We consider a scalar-tensor theory of gravity wherein the scalar field $\phi$
includes the gravitational coupling $G$ and the speed of light $c$, both of
which are allowed to be functions of the spacetime coordinates. The effect of
the cosmological coupling $\Lambda$ is accommodated within a possible behaviour
of $\phi$. The dynamics of $\phi$ is analyzed in the phase space where we
describe gravity from a precisely specified form of the action. For reasonable
assumptions on the potential $V\left(\phi\right)$ and the matter-energy
content, we show that an attractor point can be reached regardless the type of
Hubble parameter functional behaviour. The phase space analysis is performed
both with the linear stability theory and via the more general Lyapunov’s
method. When the system gets to the stable point, the dynamics of $\phi$ ceases
and the constraint $\dot{G}/G=\sigma\left(\dot{c}/c\right)$ with $\sigma=3$
must be satisfied for the rest of the cosmic evolution. The latter result
realizes our main motivation: To provide a physical foundation for the
phenomenological model admitting
$\left(G/G_{0}\right)=\left(c/c_{0}\right)^{3}$ used recently to interpret
cosmological and astrophysical data. The thus co-varying couplings $G$ and $c$
impact the cosmic evolution after the dynamical system settles to equilibrium.

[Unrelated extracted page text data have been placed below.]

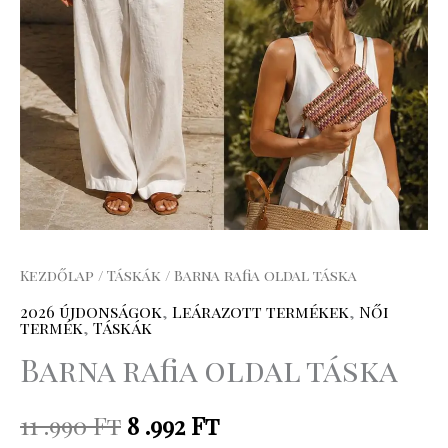
Kezdőlap
/
Táskák
/ Barna rafia oldal táska
2026 újdonságok
,
Leárazott termékek
,
Női
termék
,
Táskák
Barna rafia oldal táska
11 .990
Ft
8 .992
Ft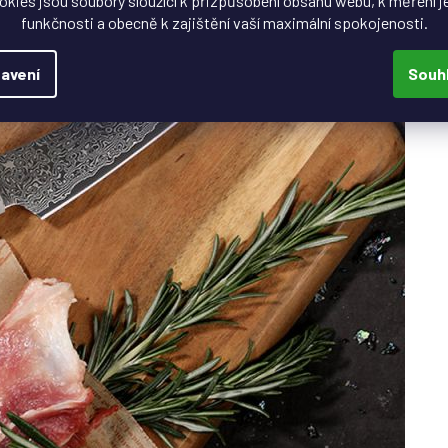
okies jsou soubory sloužící k přizpůsobení obsahu webu, k měření j
funkčnosti a obecně k zajištění vaší maximální spokojenosti.
avení
Souh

The secondary goal of our work is to investigate how this impact occurs. This
is done by constructing the generalized continuity equation in our
scalar-tensor model and considering two possible regimes for the varying speed
of light\textemdash decreasing $c$ and increasing $c$\textemdash while solving
our modified Friedmann equations. It is shown that cosmic evolution after the
equilibrium accommodates radiation- and matter-dominated eras that naturally
evolve to an accelerated expansion typical of dark energy.